• Assignment: Retype only the lines from the top of the records to the line with "thumb ip: (275, 358)", including that line but none of the pictures.
*** Opening of Data extract ***
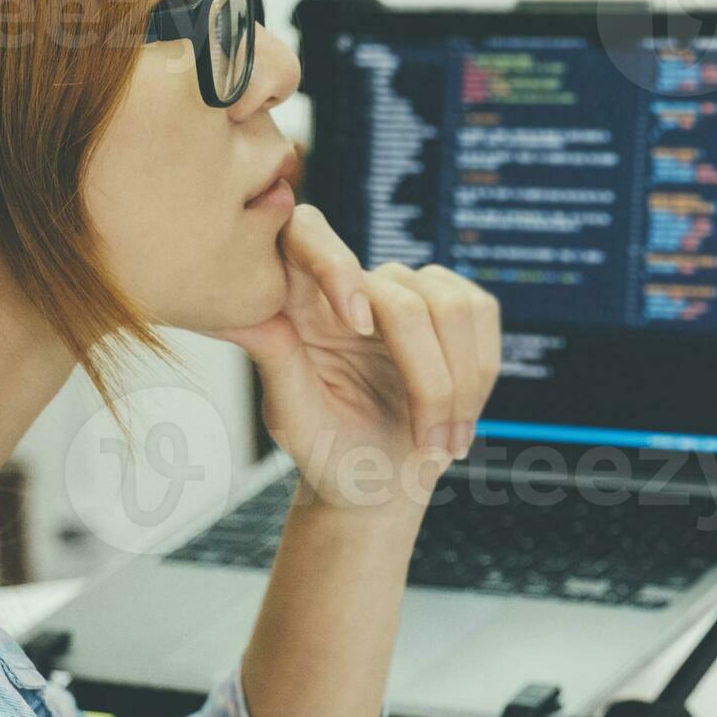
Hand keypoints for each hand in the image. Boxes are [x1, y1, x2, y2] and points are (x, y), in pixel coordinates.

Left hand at [212, 203, 501, 517]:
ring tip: (446, 445)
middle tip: (432, 449)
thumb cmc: (328, 452)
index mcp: (301, 302)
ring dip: (459, 386)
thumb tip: (235, 317)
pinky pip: (481, 312)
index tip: (358, 326)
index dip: (336, 265)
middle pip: (402, 298)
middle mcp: (355, 285)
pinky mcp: (454, 304)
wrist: (380, 481)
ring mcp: (408, 290)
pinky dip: (479, 373)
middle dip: (427, 381)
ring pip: (452, 306)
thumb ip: (275, 358)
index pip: (307, 235)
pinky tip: (460, 418)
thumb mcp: (295, 417)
*** Close of Data extract ***
• Output of the exercise:
Hand keypoints for each hand in the image. Boxes are [x1, y1, x2, y2] and points are (x, y), in pixel coordinates.

Left hand at [212, 203, 501, 517]:
ring tip: (446, 445)
middle tip: (432, 449)
thumb cmc: (328, 452)
index mcp: (301, 302)
ring dip: (459, 386)
thumb tip: (235, 317)
pinky pip: (481, 312)
index tip: (358, 326)
index dip: (336, 265)
middle pip: (402, 298)
middle mcp: (355, 285)
pinky mcp: (454, 304)
wrist: (380, 481)
ring mcp: (408, 290)
pinky dip: (479, 373)
middle dip: (427, 381)
ring pip: (452, 306)
thumb ip: (275, 358)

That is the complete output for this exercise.